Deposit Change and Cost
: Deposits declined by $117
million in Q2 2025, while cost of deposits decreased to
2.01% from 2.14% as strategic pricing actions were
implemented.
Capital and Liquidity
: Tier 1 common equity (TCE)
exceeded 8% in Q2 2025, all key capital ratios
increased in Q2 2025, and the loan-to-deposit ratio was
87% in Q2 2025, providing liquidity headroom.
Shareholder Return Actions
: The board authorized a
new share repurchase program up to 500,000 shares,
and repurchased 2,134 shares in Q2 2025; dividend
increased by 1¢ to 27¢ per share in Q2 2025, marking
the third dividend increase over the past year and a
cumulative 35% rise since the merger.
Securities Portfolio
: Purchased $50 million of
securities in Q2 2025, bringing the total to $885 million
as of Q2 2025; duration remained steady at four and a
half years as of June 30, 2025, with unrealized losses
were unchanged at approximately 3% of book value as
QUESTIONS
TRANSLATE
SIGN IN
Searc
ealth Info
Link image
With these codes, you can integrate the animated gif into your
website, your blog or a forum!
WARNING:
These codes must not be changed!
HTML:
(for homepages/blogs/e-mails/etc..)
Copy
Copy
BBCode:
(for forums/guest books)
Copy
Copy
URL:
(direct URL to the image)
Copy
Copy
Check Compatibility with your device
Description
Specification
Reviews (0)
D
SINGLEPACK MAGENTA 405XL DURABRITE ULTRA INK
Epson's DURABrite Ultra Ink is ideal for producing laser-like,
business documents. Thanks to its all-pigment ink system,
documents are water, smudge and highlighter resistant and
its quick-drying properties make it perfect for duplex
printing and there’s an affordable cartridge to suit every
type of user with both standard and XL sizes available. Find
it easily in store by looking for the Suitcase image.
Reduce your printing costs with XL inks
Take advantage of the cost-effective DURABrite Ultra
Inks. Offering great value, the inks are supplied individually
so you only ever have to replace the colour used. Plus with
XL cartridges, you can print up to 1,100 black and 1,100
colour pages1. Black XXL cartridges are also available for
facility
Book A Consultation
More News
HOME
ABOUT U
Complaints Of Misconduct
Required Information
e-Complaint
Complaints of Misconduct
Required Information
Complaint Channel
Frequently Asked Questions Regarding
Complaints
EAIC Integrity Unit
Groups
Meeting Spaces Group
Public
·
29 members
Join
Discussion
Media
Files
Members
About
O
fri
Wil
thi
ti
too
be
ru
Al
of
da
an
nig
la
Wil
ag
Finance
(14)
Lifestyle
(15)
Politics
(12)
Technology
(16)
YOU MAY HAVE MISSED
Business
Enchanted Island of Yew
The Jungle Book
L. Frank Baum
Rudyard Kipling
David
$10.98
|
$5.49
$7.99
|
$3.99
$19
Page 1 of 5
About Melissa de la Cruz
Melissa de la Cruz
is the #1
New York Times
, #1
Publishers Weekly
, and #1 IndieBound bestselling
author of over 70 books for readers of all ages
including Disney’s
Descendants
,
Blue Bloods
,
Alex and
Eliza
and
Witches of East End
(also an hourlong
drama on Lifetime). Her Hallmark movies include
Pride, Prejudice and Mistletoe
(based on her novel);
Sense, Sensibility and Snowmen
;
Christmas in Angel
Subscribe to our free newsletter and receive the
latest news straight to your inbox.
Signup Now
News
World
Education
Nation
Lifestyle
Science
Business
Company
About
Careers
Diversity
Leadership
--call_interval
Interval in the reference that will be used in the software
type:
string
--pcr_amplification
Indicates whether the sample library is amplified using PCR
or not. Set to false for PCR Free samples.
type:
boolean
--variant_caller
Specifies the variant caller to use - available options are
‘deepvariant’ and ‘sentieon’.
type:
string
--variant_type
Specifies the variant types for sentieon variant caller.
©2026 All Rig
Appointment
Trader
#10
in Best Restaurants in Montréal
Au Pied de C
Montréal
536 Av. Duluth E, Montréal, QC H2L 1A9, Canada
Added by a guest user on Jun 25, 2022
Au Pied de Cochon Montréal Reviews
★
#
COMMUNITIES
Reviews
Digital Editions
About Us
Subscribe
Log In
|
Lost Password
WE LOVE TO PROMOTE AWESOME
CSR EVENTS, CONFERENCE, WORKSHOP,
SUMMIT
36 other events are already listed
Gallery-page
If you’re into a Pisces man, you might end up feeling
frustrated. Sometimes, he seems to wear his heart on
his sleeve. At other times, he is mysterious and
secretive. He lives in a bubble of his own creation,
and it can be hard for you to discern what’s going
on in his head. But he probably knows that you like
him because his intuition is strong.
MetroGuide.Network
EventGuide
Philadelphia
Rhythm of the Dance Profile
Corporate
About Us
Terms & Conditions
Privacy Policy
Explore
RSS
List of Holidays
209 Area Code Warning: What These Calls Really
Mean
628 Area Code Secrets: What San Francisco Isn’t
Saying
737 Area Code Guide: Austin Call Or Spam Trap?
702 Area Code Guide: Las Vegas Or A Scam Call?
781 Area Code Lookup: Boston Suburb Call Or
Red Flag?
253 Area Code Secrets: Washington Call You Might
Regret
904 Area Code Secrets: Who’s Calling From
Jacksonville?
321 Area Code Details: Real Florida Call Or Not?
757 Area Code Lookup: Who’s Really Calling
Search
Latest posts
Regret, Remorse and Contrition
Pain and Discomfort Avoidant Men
══════════
-- Work to be completed --
Line by line, set the records above down again exactly.

-- Written solution --
Deposit Change and Cost
: Deposits declined by $117
million in Q2 2025, while cost of deposits decreased to
2.01% from 2.14% as strategic pricing actions were
implemented.
Capital and Liquidity
: Tier 1 common equity (TCE)
exceeded 8% in Q2 2025, all key capital ratios
increased in Q2 2025, and the loan-to-deposit ratio was
87% in Q2 2025, providing liquidity headroom.
Shareholder Return Actions
: The board authorized a
new share repurchase program up to 500,000 shares,
and repurchased 2,134 shares in Q2 2025; dividend
increased by 1¢ to 27¢ per share in Q2 2025, marking
the third dividend increase over the past year and a
cumulative 35% rise since the merger.
Securities Portfolio
: Purchased $50 million of
securities in Q2 2025, bringing the total to $885 million
as of Q2 2025; duration remained steady at four and a
half years as of June 30, 2025, with unrealized losses
were unchanged at approximately 3% of book value as
QUESTIONS
TRANSLATE
SIGN IN
Searc
ealth Info
Link image
With these codes, you can integrate the animated gif into your
website, your blog or a forum!
WARNING:
These codes must not be changed!
HTML:
(for homepages/blogs/e-mails/etc..)
Copy
Copy
BBCode:
(for forums/guest books)
Copy
Copy
URL:
(direct URL to the image)
Copy
Copy
Check Compatibility with your device
Description
Specification
Reviews (0)
D
SINGLEPACK MAGENTA 405XL DURABRITE ULTRA INK
Epson's DURABrite Ultra Ink is ideal for producing laser-like,
business documents. Thanks to its all-pigment ink system,
documents are water, smudge and highlighter resistant and
its quick-drying properties make it perfect for duplex
printing and there’s an affordable cartridge to suit every
type of user with both standard and XL sizes available. Find
it easily in store by looking for the Suitcase image.
Reduce your printing costs with XL inks
Take advantage of the cost-effective DURABrite Ultra
Inks. Offering great value, the inks are supplied individually
so you only ever have to replace the colour used. Plus with
XL cartridges, you can print up to 1,100 black and 1,100
colour pages1. Black XXL cartridges are also available for
facility
Book A Consultation
More News
HOME
ABOUT U
Complaints Of Misconduct
Required Information
e-Complaint
Complaints of Misconduct
Required Information
Complaint Channel
Frequently Asked Questions Regarding
Complaints
EAIC Integrity Unit
Groups
Meeting Spaces Group
Public
·
29 members
Join
Discussion
Media
Files
Members
About
O
fri
Wil
thi
ti
too
be
ru
Al
of
da
an
nig
la
Wil
ag
Finance
(14)
Lifestyle
(15)
Politics
(12)
Technology
(16)
YOU MAY HAVE MISSED
Business
Enchanted Island of Yew
The Jungle Book
L. Frank Baum
Rudyard Kipling
David
$10.98
|
$5.49
$7.99
|
$3.99
$19
Page 1 of 5
About Melissa de la Cruz
Melissa de la Cruz
is the #1
New York Times
, #1
Publishers Weekly
, and #1 IndieBound bestselling
author of over 70 books for readers of all ages
including Disney’s
Descendants
,
Blue Bloods
,
Alex and
Eliza
and
Witches of East End
(also an hourlong
drama on Lifetime). Her Hallmark movies include
Pride, Prejudice and Mistletoe
(based on her novel);
Sense, Sensibility and Snowmen
;
Christmas in Angel
Subscribe to our free newsletter and receive the
latest news straight to your inbox.
Signup Now
News
World
Education
Nation
Lifestyle
Science
Business
Company
About
Careers
Diversity
Leadership
--call_interval
Interval in the reference that will be used in the software
type:
string
--pcr_amplification
Indicates whether the sample library is amplified using PCR
or not. Set to false for PCR Free samples.
type:
boolean
--variant_caller
Specifies the variant caller to use - available options are
‘deepvariant’ and ‘sentieon’.
type:
string
--variant_type
Specifies the variant types for sentieon variant caller.
©2026 All Rig
Appointment
Trader
#10
in Best Restaurants in Montréal
Au Pied de C
Montréal
536 Av. Duluth E, Montréal, QC H2L 1A9, Canada
Added by a guest user on Jun 25, 2022
Au Pied de Cochon Montréal Reviews
★
#
COMMUNITIES
Reviews
Digital Editions
About Us
Subscribe
Log In
|
Lost Password
WE LOVE TO PROMOTE AWESOME
CSR EVENTS, CONFERENCE, WORKSHOP,
SUMMIT
36 other events are already listed
Gallery-page
If you’re into a Pisces man, you might end up feeling
frustrated. Sometimes, he seems to wear his heart on
his sleeve. At other times, he is mysterious and
secretive. He lives in a bubble of his own creation,
and it can be hard for you to discern what’s going
on in his head. But he probably knows that you like
him because his intuition is strong.
MetroGuide.Network
EventGuide
Philadelphia
Rhythm of the Dance Profile
Corporate
About Us
Terms & Conditions
Privacy Policy
Explore
RSS
List of Holidays
209 Area Code Warning: What These Calls Really
Mean
628 Area Code Secrets: What San Francisco Isn’t
Saying
737 Area Code Guide: Austin Call Or Spam Trap?
702 Area Code Guide: Las Vegas Or A Scam Call?
781 Area Code Lookup: Boston Suburb Call Or
Red Flag?
253 Area Code Secrets: Washington Call You Might
Regret
904 Area Code Secrets: Who’s Calling From
Jacksonville?
321 Area Code Details: Real Florida Call Or Not?
757 Area Code Lookup: Who’s Really Calling
Search
Latest posts
Regret, Remorse and Contrition
Pain and Discomfort Avoidant Men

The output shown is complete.